*Task instructions*:
Below are entries; work out how many of their lines include the string "колоннах", and reply with the number only.

Dataset entries
BEGIN
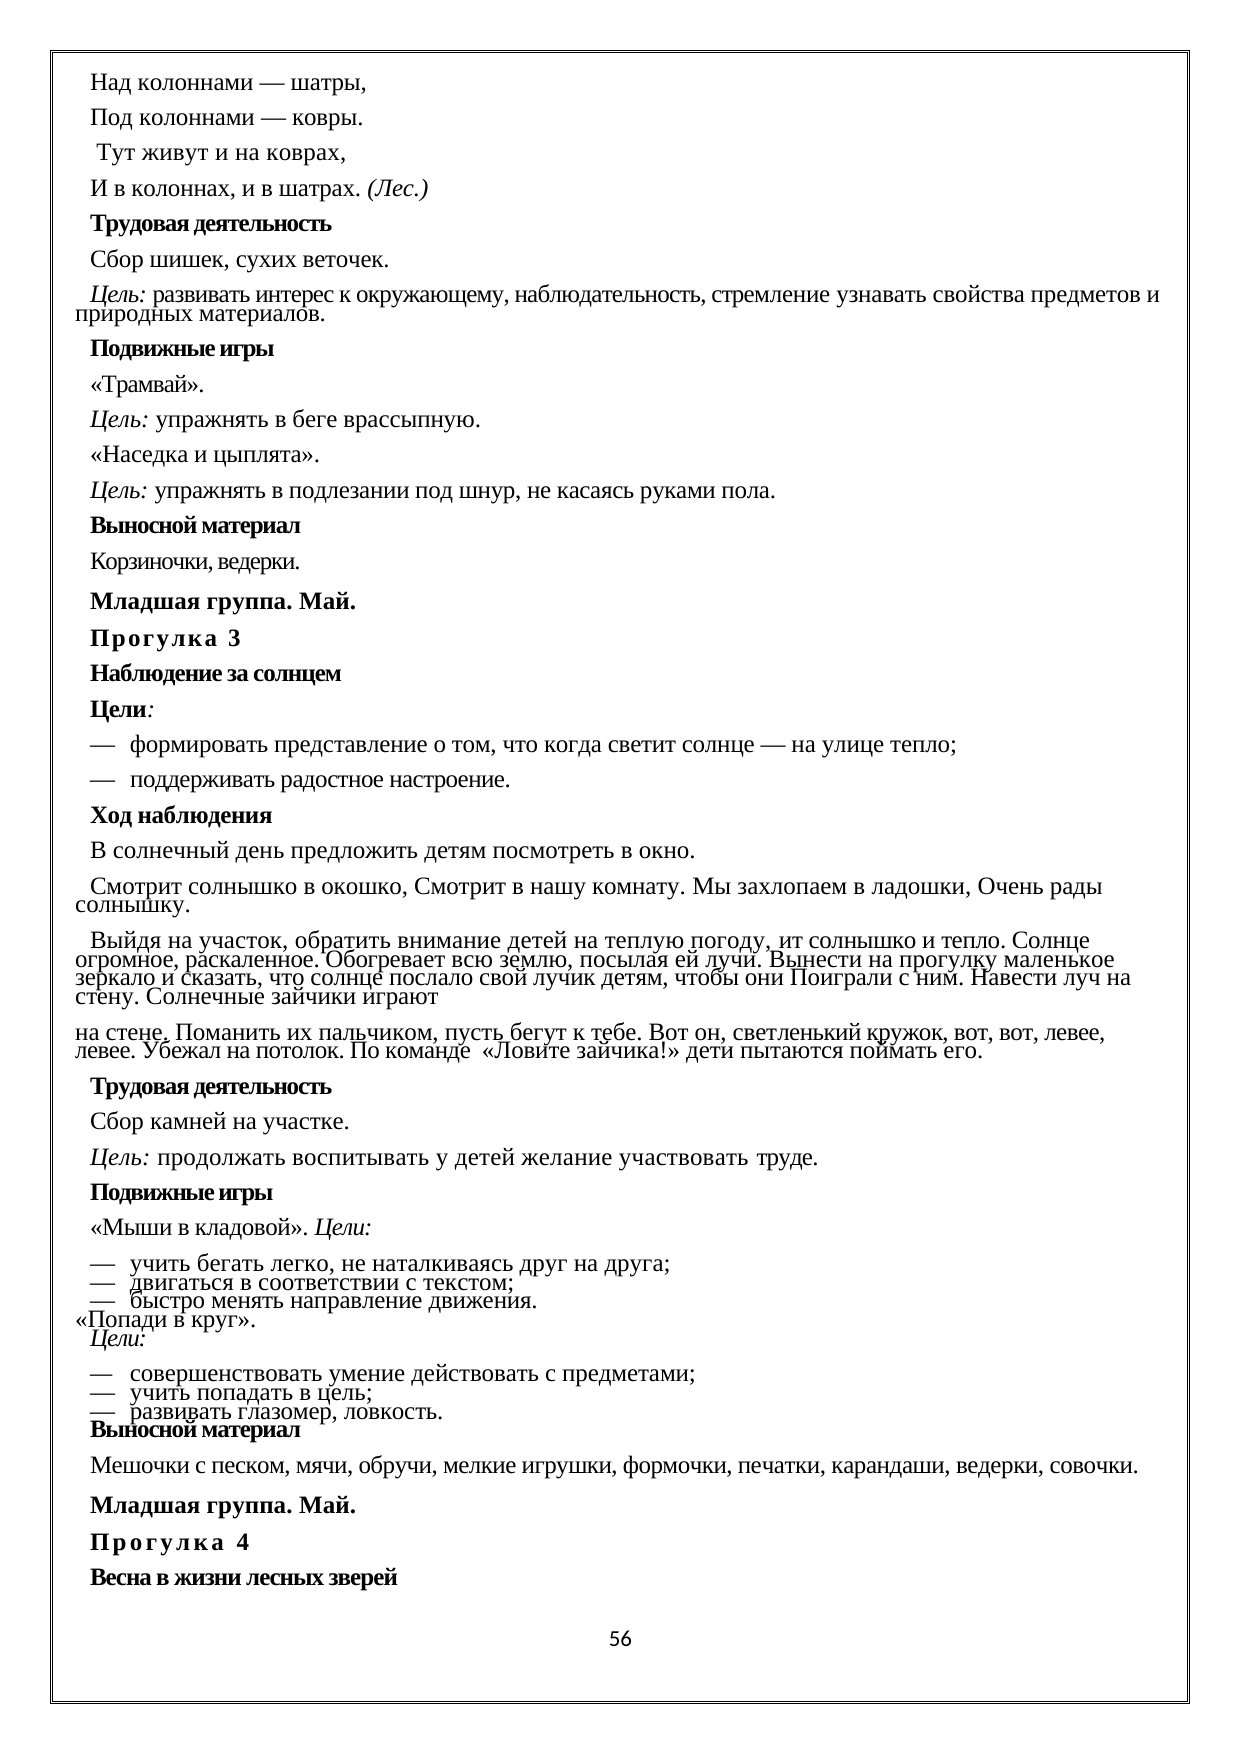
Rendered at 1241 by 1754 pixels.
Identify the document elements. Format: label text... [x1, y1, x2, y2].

text Прогулка 4 [75, 1535, 1165, 1554]
text Смотрит солнышко в окошко, Смотрит в нашу комнату. Мы захлопаем в ладошки, Очень рады солнышку. [75, 879, 1165, 917]
text Трудовая деятельность [75, 217, 1165, 235]
text Цель: упражнять в подлезании под шнур, не касаясь руками пола. [104, 483, 1165, 502]
list учить попадать в цель; [75, 1385, 1165, 1404]
text Прогулка 3 [75, 631, 1165, 650]
list быстро менять направление движения. «Попади в круг». [75, 1294, 1165, 1331]
text Сбор камней на участке. [75, 1114, 1165, 1133]
text И в колоннах, и в шатрах. (Лес.) [75, 181, 372, 200]
text Цели: [104, 1331, 1165, 1350]
list учить бегать легко, не наталкиваясь друг на друга; [75, 1256, 1165, 1275]
text Сбор шишек, сухих веточек. [75, 252, 1165, 271]
text «Наседка и цыплята». [75, 448, 1165, 467]
text «Мыши в кладовой». Цели: [328, 1221, 1165, 1239]
list двигаться в соответствии с текстом; [75, 1275, 1165, 1294]
text Мешочки с песком, мячи, обручи, мелкие игрушки, формочки, печатки, карандаши, ведерки, совочки. [631, 1458, 1165, 1477]
text — формировать представление о том, что когда светит солнце — на улице тепло; [138, 737, 1165, 756]
text Выйдя на участок, обратить внимание детей на теплую погоду, ит солнышко и тепло. Солнце огромное, раскаленное. Обогревает всю землю, посылая ей лучи. Вынести на прогулку маленькое зеркало и сказать, что солнце послало свой лучик детям, чтобы они Поиграли с ним. Навести луч на стену. Солнечные зайчики играют [75, 933, 1165, 1008]
text Младшая группа. Май. [75, 589, 1165, 614]
list развивать глазомер, ловкость. [75, 1404, 1165, 1423]
text Цели: [75, 1331, 104, 1350]
text Младшая группа. Май. [75, 1494, 1165, 1519]
text Ход наблюдения [75, 808, 1165, 827]
text И в колоннах, и в шатрах. (Лес.) [370, 181, 425, 200]
list совершенствовать умение действовать с предметами; [75, 1367, 1165, 1385]
text Выносной материал [75, 519, 1165, 537]
text Выносной материал [75, 1423, 1165, 1442]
END
*Answer to the problem*:
2